Hans was the driving force behind the raising of 4RAR Commando/2Commando Regiment. I'm not sure if anyone in Australian SOCOMD circles has been held in higher regard.


Rest Ye, Oh warrior,
you'll battle no more,
no Longer To Live The Horrors Of War
Your Duty Was Done
With Honour And Pride
Farewell Oh Brother
Until We March By Your Side.


----------



## tova (Apr 26, 2013)

RIP, Godspeed, PBS....


----------



## HALO99 (Apr 26, 2013)

Rest in Peace.


----------



## RackMaster (Apr 26, 2013)

RIP.


----------



## SkrewzLoose (Apr 26, 2013)

RIP Warrior.


----------



## Gypsy (Apr 26, 2013)

RIP.  Sounds like an incredible Soldier and man.


----------



## Copenhagen (Apr 26, 2013)

Rest In Peace, Mr.
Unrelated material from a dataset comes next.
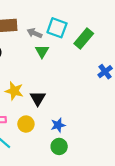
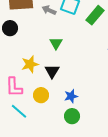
green triangle: (42, 51) -> (56, 43), moved
yellow star: (14, 91) -> (30, 64), turned -30

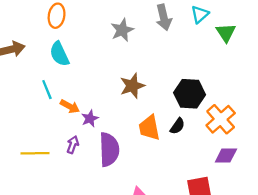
Fleer.


----------



## ProPatria (Apr 26, 2013)

Rest in Peace.


----------



## TheSiatonist (Apr 26, 2013)

Rest easy, Mr. Fleer.


----------



## Rapid (Apr 29, 2013)

RIP, Hans.


----------



## Crusader74 (Apr 29, 2013)

RIP Warrior.


----------



## Dame (Apr 29, 2013)

Rest in peace.


----------



## KiwiRecce63B (Apr 30, 2013)

RIP


----------



## pardus (Apr 30, 2013)

RIP.

Lest We Forget


----------



## Red Flag 1 (Apr 30, 2013)

Rest In God's Peace, Mr Fleer.


----------



## 21C (May 1, 2013)

RIP Warrior, one hell of a bloke from all accounts.


----------



## Mac_NZ (May 1, 2013)

RIP Digger.


----------



## digrar (May 1, 2013)

Not a good time for the Regiment, an old RSM was killed over the weekend in a bike accident.


----------